The remarkable thing is not that a fraud of a politician
would change positions so rapidly and often as to make John Kerry
a poster boy for consistency by comparison. No, the stunner is
that Crist currently leads in most polls by margins of just a few
points to the low double-digits. This is largely on the strength
of support from Democrats who are unenthused by the two sad sacks
in their race and see Crist as the de facto Democrat. Crist has
declined to say which party he would caucus with if he won. “I’ll
caucus with the people of Florida,” he says helpfully.

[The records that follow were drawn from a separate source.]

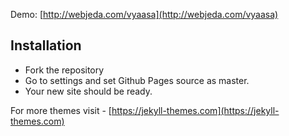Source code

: Demo: [http://webjeda.com/vyaasa](http://webjeda.com/vyaasa)

## Installation
* Fork the repository
* Go to settings and set Github Pages source as master.
* Your new site should be ready.

For more themes visit - [https://jekyll-themes.com](https://jekyll-themes.com)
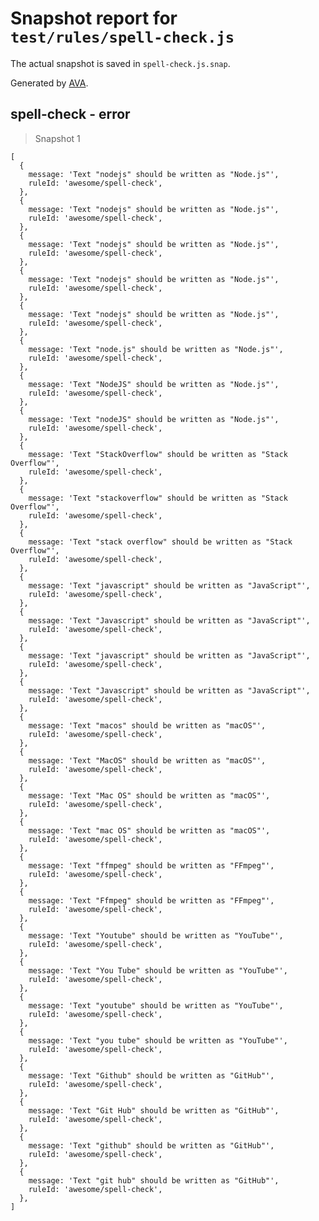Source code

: # Snapshot report for `test/rules/spell-check.js`

The actual snapshot is saved in `spell-check.js.snap`.

Generated by [AVA](https://ava.li).

## spell-check - error

> Snapshot 1

    [
      {
        message: 'Text "nodejs" should be written as "Node.js"',
        ruleId: 'awesome/spell-check',
      },
      {
        message: 'Text "nodejs" should be written as "Node.js"',
        ruleId: 'awesome/spell-check',
      },
      {
        message: 'Text "nodejs" should be written as "Node.js"',
        ruleId: 'awesome/spell-check',
      },
      {
        message: 'Text "nodejs" should be written as "Node.js"',
        ruleId: 'awesome/spell-check',
      },
      {
        message: 'Text "nodejs" should be written as "Node.js"',
        ruleId: 'awesome/spell-check',
      },
      {
        message: 'Text "node.js" should be written as "Node.js"',
        ruleId: 'awesome/spell-check',
      },
      {
        message: 'Text "NodeJS" should be written as "Node.js"',
        ruleId: 'awesome/spell-check',
      },
      {
        message: 'Text "nodeJS" should be written as "Node.js"',
        ruleId: 'awesome/spell-check',
      },
      {
        message: 'Text "StackOverflow" should be written as "Stack Overflow"',
        ruleId: 'awesome/spell-check',
      },
      {
        message: 'Text "stackoverflow" should be written as "Stack Overflow"',
        ruleId: 'awesome/spell-check',
      },
      {
        message: 'Text "stack overflow" should be written as "Stack Overflow"',
        ruleId: 'awesome/spell-check',
      },
      {
        message: 'Text "javascript" should be written as "JavaScript"',
        ruleId: 'awesome/spell-check',
      },
      {
        message: 'Text "Javascript" should be written as "JavaScript"',
        ruleId: 'awesome/spell-check',
      },
      {
        message: 'Text "javascript" should be written as "JavaScript"',
        ruleId: 'awesome/spell-check',
      },
      {
        message: 'Text "Javascript" should be written as "JavaScript"',
        ruleId: 'awesome/spell-check',
      },
      {
        message: 'Text "macos" should be written as "macOS"',
        ruleId: 'awesome/spell-check',
      },
      {
        message: 'Text "MacOS" should be written as "macOS"',
        ruleId: 'awesome/spell-check',
      },
      {
        message: 'Text "Mac OS" should be written as "macOS"',
        ruleId: 'awesome/spell-check',
      },
      {
        message: 'Text "mac OS" should be written as "macOS"',
        ruleId: 'awesome/spell-check',
      },
      {
        message: 'Text "ffmpeg" should be written as "FFmpeg"',
        ruleId: 'awesome/spell-check',
      },
      {
        message: 'Text "Ffmpeg" should be written as "FFmpeg"',
        ruleId: 'awesome/spell-check',
      },
      {
        message: 'Text "Youtube" should be written as "YouTube"',
        ruleId: 'awesome/spell-check',
      },
      {
        message: 'Text "You Tube" should be written as "YouTube"',
        ruleId: 'awesome/spell-check',
      },
      {
        message: 'Text "youtube" should be written as "YouTube"',
        ruleId: 'awesome/spell-check',
      },
      {
        message: 'Text "you tube" should be written as "YouTube"',
        ruleId: 'awesome/spell-check',
      },
      {
        message: 'Text "Github" should be written as "GitHub"',
        ruleId: 'awesome/spell-check',
      },
      {
        message: 'Text "Git Hub" should be written as "GitHub"',
        ruleId: 'awesome/spell-check',
      },
      {
        message: 'Text "github" should be written as "GitHub"',
        ruleId: 'awesome/spell-check',
      },
      {
        message: 'Text "git hub" should be written as "GitHub"',
        ruleId: 'awesome/spell-check',
      },
    ]
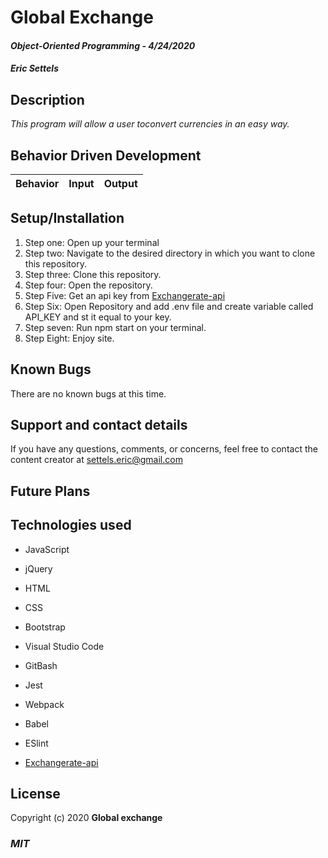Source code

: # Global Exchange

#### _Object-Oriented Programming_ - _4/24/2020_

#### _Eric Settels_

## **Description**

_This program will allow a user toconvert currencies in an easy way._

## **Behavior Driven Development**

| Behavior | Input | Output |
|----------|:-----:|--------|



## **Setup/Installation**

1. Step one: Open up your terminal
2. Step two: Navigate to the desired directory in which you want to clone this repository.
3. Step three: Clone this repository.
4. Step four: Open the repository.
5. Step Five: Get an api key from  [Exchangerate-api](https://www.exchangerate-api.com/)
6. Step Six: Open Repository and add .env file and create variable called API_KEY and st it equal to your key. 
7. Step seven: Run npm start on your terminal. 
8. Step Eight: Enjoy site. 


## **Known Bugs**

There are no known bugs at this time.

## **Support and contact details**

If you have any questions, comments, or concerns, feel free to contact the content creator at settels.eric@gmail.com 

## **Future Plans**


## **Technologies used**

* JavaScript

* jQuery

* HTML

* CSS

* Bootstrap

* Visual Studio Code

* GitBash

* Jest

* Webpack

* Babel

* ESlint

*  [Exchangerate-api](https://www.exchangerate-api.com/)

## **License**

Copyright (c) 2020 **Global exchange**

### **_MIT_**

This one will probably be decided by how many Democrats
decide to go home by Election Day, and how many of the twenty
percent of so of Republicans who now say they’d vote for Crist do
the same. Poll numbers will start to mean more in September and
October when the defining media wars start in earnest. Both
Crist’s and Rubio’s campaigns are well financed.
Temperatures will be mild again, industrial-strength
humidity will have vanished, and it will be safe to watch TV or
answer your phone again in Florida after November 2.